§ **O que fazer**:
(1) Transcreva literalmente um trecho da matéria sobre o livro de Camila Rodrigues: comece onde aparece "Livro de Camila" e pare logo depois de "a autora pesquisou.".
(2) Dê continuidade à matéria sobre o livro de Camila Rodrigues a partir da última frase apresentada.

§ **Trecho do documento**:
A cidade mineira de Cordisburgo conta a história da infância do escritor João Guimarães Rosa, o Joãozito – Foto: Atílio Avancini

Quando o mais erudito e popular escritor brasileiro é o menino Joãozito

Livro de Camila Rodrigues revela o sertão de Guimarães Rosa entre as cores da imaginação de crianças

 21/02/2022 - Publicado há 2 anos     Atualizado: 22/02/2022 as 18:51

Por Leila Kiyomura

Arte: Simone Gomes

Quando o leitor olhar a capa do livro da historiadora Camila Rodrigues, Escrevendo a Lápis de Cor: Infância e História na Escritura de Guimarães Rosa, logo vai perceber que a sua leitura reserva um encanto. Uma estrela, um infinito, uma menina de braços abertos, bem do jeito que as crianças pintam, se equilibrando num lápis de cor. Essa imagem, criada por Márcio Reiff, tem como referência os desenhos das capas dos cadernos de Rosa que a autora pesquisou.

§ **Registros guardados**:
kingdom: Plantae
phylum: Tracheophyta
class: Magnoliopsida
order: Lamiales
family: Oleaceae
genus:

§ **Respostas**:
(1)
Livro de Camila Rodrigues revela o sertão de Guimarães Rosa entre as cores da imaginação de crianças

 21/02/2022 - Publicado há 2 anos     Atualizado: 22/02/2022 as 18:51

Por Leila Kiyomura

Arte: Simone Gomes

Quando o leitor olhar a capa do livro da historiadora Camila Rodrigues, Escrevendo a Lápis de Cor: Infância e História na Escritura de Guimarães Rosa, logo vai perceber que a sua leitura reserva um encanto. Uma estrela, um infinito, uma menina de braços abertos, bem do jeito que as crianças pintam, se equilibrando num lápis de cor. Essa imagem, criada por Márcio Reiff, tem como referência os desenhos das capas dos cadernos de Rosa que a autora pesquisou.

(2)
Curioso também é o som e o ritmo das palavras rosianas. Um acalanto, como a própria autora define, que leva à descoberta do infinito mágico de um outro sertão. “Rosa é, para mim, o maior escritor brasileiro do século 20, o mais poético, o mais erudito e ao mesmo tempo o mais popular. Naquela literatura cheia de oralidade, repleta de memórias das narrativas multicoloridas que os mais velhos contavam na sua infância, agora somos nós, leitores, que iremos escutar, e ouvir o João. Vamos nos formando como leitores/ouvintes de Rosa”, comenta Camila. “Ele é um autor que solicita que não apenas se leia, mas que se decodifique as palavras. Exige que o receptor participe da obra o tempo todo, que o ouça, que performe com ele, que brinque de montar palavras e narrativas. Isso as crianças logo percebem como é para fazer.”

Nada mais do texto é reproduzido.